TCVT

Tile Operation Diagram

TCVT tile operation

Introduction

Elementwise type conversion with a specified rounding mode.

Math Interpretation

For each element (i, j) in the valid region:

\[ \mathrm{dst}_{i,j} = \mathrm{cast}_{\mathrm{rmode}}\!\left(\mathrm{src}_{i,j}\right) \]

where rmode is a rounding policy (see pto::RoundMode).

Assembly Syntax

PTO-AS form: see PTO-AS Specification.

Synchronous form:

%dst = tcvt %src {rmode = #pto.round_mode<CAST_RINT>} : !pto.tile<...> -> !pto.tile<...>

AS Level 1 (SSA)

%dst = pto.tcvt %src{rmode = #pto<round_mode xx>}: !pto.tile<...> -> !pto.tile<...>

AS Level 2 (DPS)

pto.tcvt ins(%src{rmode = #pto<round_mode xx>}: !pto.tile_buf<...>) outs(%dst : !pto.tile_buf<...>)

C++ Intrinsic

Declared in include/pto/common/pto_instr.hpp and include/pto/common/constants.hpp:

template <typename TileDataD, typename TileDataS, typename... WaitEvents>
PTO_INST RecordEvent TCVT(TileDataD &dst, TileDataS &src, RoundMode mode, SaturationMode satMode, WaitEvents &... events);

template <typename TileDataD, typename TileDataS, typename... WaitEvents>
PTO_INST RecordEvent TCVT(TileDataD &dst, TileDataS &src, RoundMode mode, WaitEvents &... events);

Constraints

  • dst and src must be compatible in shape/valid region as required by the implementation.
  • The conversion (src element type) -> (dst element type) must be supported by the target for the given RoundMode.
  • Implementation notes (A2A3/A5):
    • One form accepts an explicit SaturationMode, and the specified saturation behavior is forwarded directly to the implementation.
    • The other form omits SaturationMode; in that case, the implementation chooses a target-defined default saturation behavior for the specific type pair.
    • On CPU, only the form without explicit SaturationMode is currently implemented.

Supported Conversions (Side-by-Side: A2A3 vs A5)
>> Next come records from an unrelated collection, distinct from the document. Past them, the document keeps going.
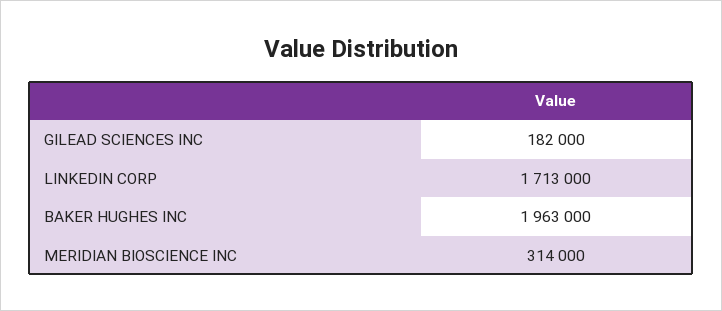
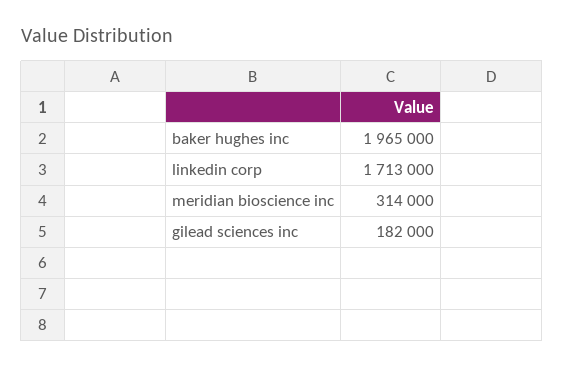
BAKER HUGHES INC: 1963000 -> 1965000

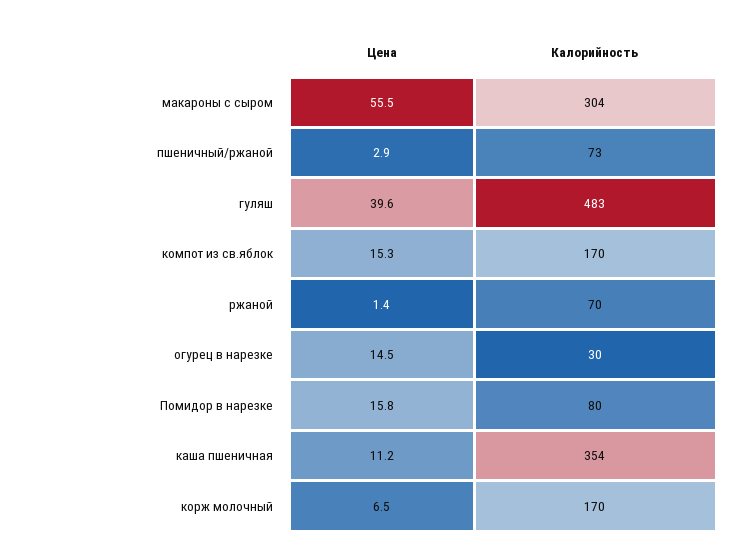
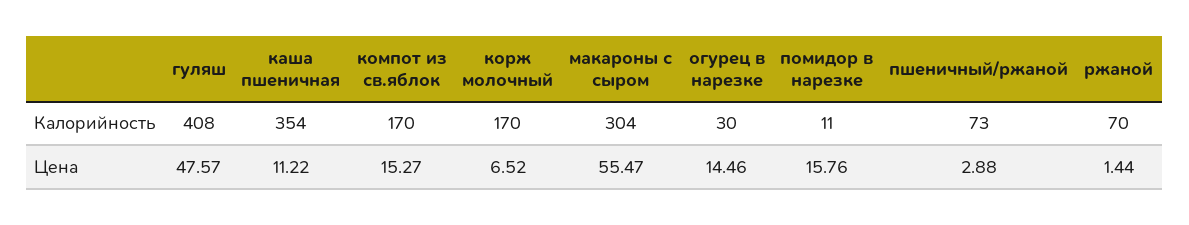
Цена, гуляш: 39.6 -> 47.57
Калорийность, гуляш: 483 -> 408
Калорийность, Помидор в нарезке: 80 -> 11

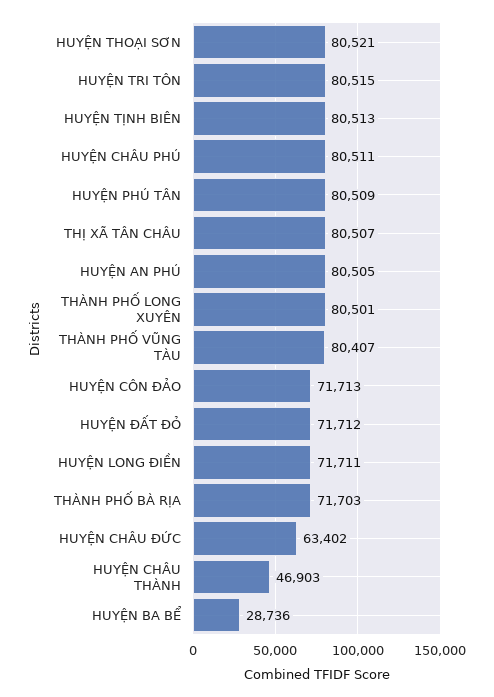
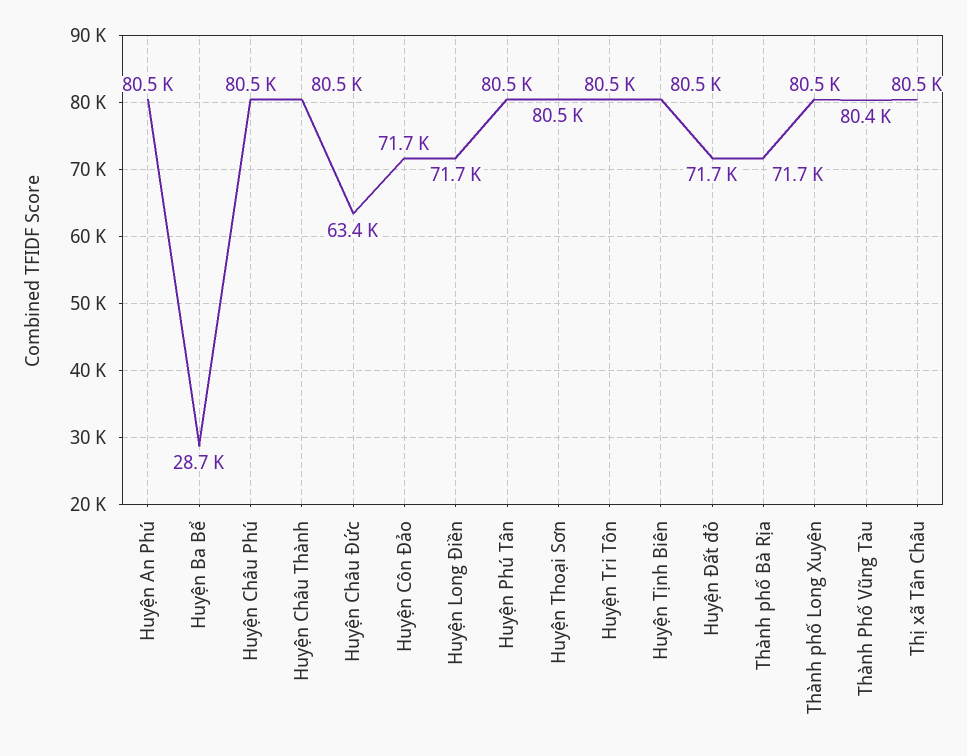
HUYỆN CHÂU THÀNH: 46903 -> 80500

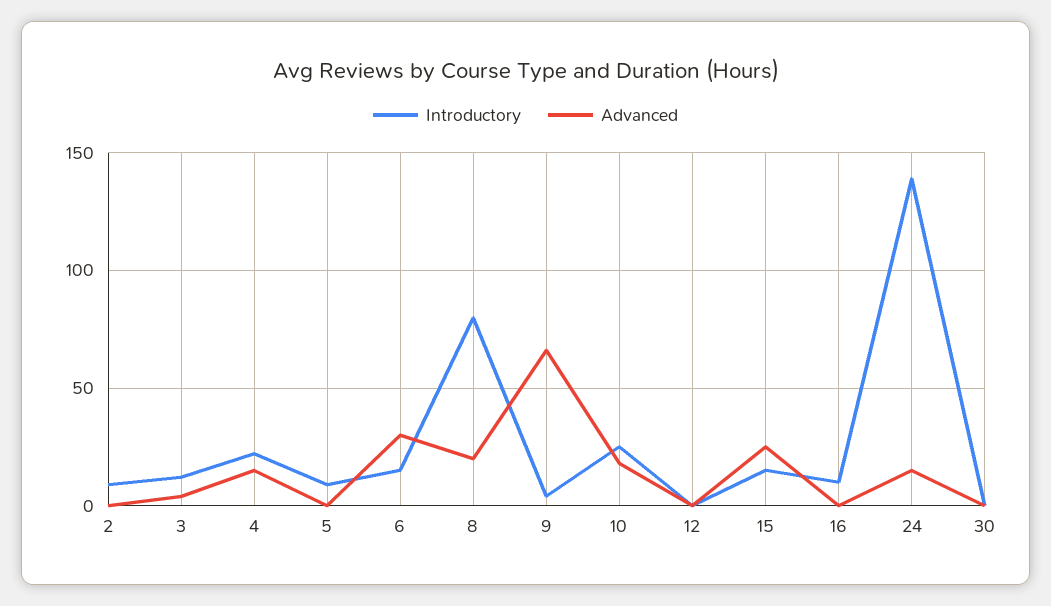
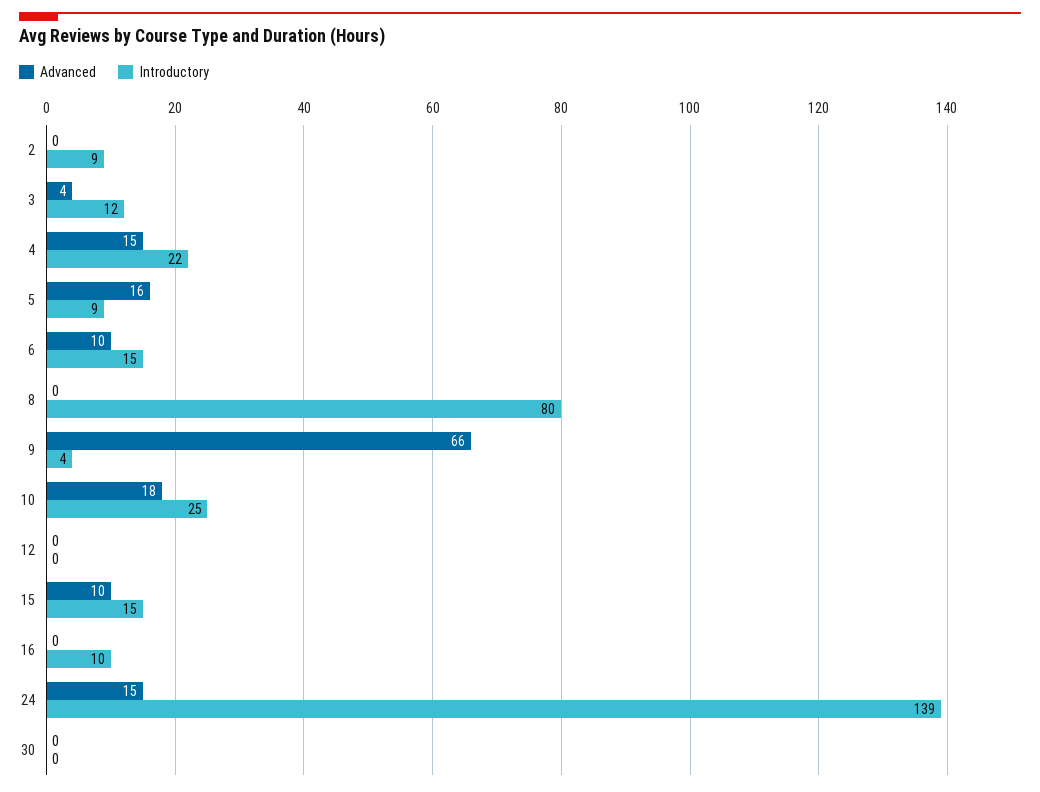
Advanced, 5: 0 -> 16
Advanced, 6: 30 -> 10
Advanced, 8: 20 -> 0
Advanced, 15: 25 -> 10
Source Type A2A3 Destinations A5 Destinations Difference
FP32 FP16, FP32 (round-only), BF16, I16, I32, I64 FP32, FP16, BF16, I16, I32, I64, FP8_E4M3, FP8_E5M2, H8 A5 adds FP8/H8 targets
FP16 FP32, I32, I16, I8, U8, S4 (int4b_t) FP32, I32, I16, I8, U8, H8 A2A3 has S4 path; A5 has H8 path
BF16 FP32, I32 FP32, I32, FP16, FP4_E1M2X2, FP4_E2M1X2 A5 adds FP16/FP4 targets
I16 FP16, FP32 U8, FP16, FP32, U32, I32 A5 adds U8/U32/I32 targets
I32 FP32, I16, I64, FP16 (deq path) FP32, I16, U16, I64, U8 A2A3 supports I32 -> FP16 (half, deq); A5 does not
I64 FP32, I32 FP32, I32 Same
U8 FP16 FP16, U16 A5 adds U16 target
I8 FP16 FP16, I16, I32 A5 adds I16/I32 targets
S4 (int4b_t) FP16 N/A A2A3-only
U32 N/A U8, U16, I16 A5-only source type
FP8_E4M3 N/A FP32 A5-only source type
FP8_E5M2 N/A FP32 A5-only source type
H8 N/A FP32 A5-only source type
FP4_E1M2X2 N/A BF16 A5-only source type
FP4_E2M1X2 N/A BF16 A5-only source type

Notes: - Key gap: A2A3 supports I32 -> FP16 (half) via deq path, while A5 has no I32 -> FP16 conversion. - On A5, FP16 -> FP8_E4M3 and FP16 -> FP8_E5M2 are not supported.

Examples

Auto

#include <pto/pto-inst.hpp>

using namespace pto;

void example_auto() {
  using SrcT = Tile<TileType::Vec, float, 16, 16>;
  using DstT = Tile<TileType::Vec, half, 16, 16>;
  SrcT src;
  DstT dst;
  TCVT(dst, src, RoundMode::CAST_RINT);
}

Manual

#include <pto/pto-inst.hpp>

using namespace pto;

void example_manual() {
  using SrcT = Tile<TileType::Vec, float, 16, 16>;
  using DstT = Tile<TileType::Vec, half, 16, 16>;
  SrcT src;
  DstT dst;
  TASSIGN(src, 0x1000);
  TASSIGN(dst, 0x2000);
  TCVT(dst, src, RoundMode::CAST_RINT);
}

ASM Form Examples

Auto Mode

# Auto mode: compiler/runtime-managed placement and scheduling.
%dst = pto.tcvt %src{rmode = #pto<round_mode xx>}: !pto.tile<...> -> !pto.tile<...>

Manual Mode

# Manual mode: resources must be bound explicitly before issuing the instruction.
# Optional for tile operands:
# pto.tassign %arg0, @tile(0x1000)
# pto.tassign %arg1, @tile(0x2000)
%dst = pto.tcvt %src{rmode = #pto<round_mode xx>}: !pto.tile<...> -> !pto.tile<...>

PTO Assembly Form

%dst = tcvt %src {rmode = #pto.round_mode<CAST_RINT>} : !pto.tile<...> -> !pto.tile<...>
# AS Level 2 (DPS)
pto.tcvt ins(%src{rmode = #pto<round_mode xx>}: !pto.tile_buf<...>) outs(%dst : !pto.tile_buf<...>)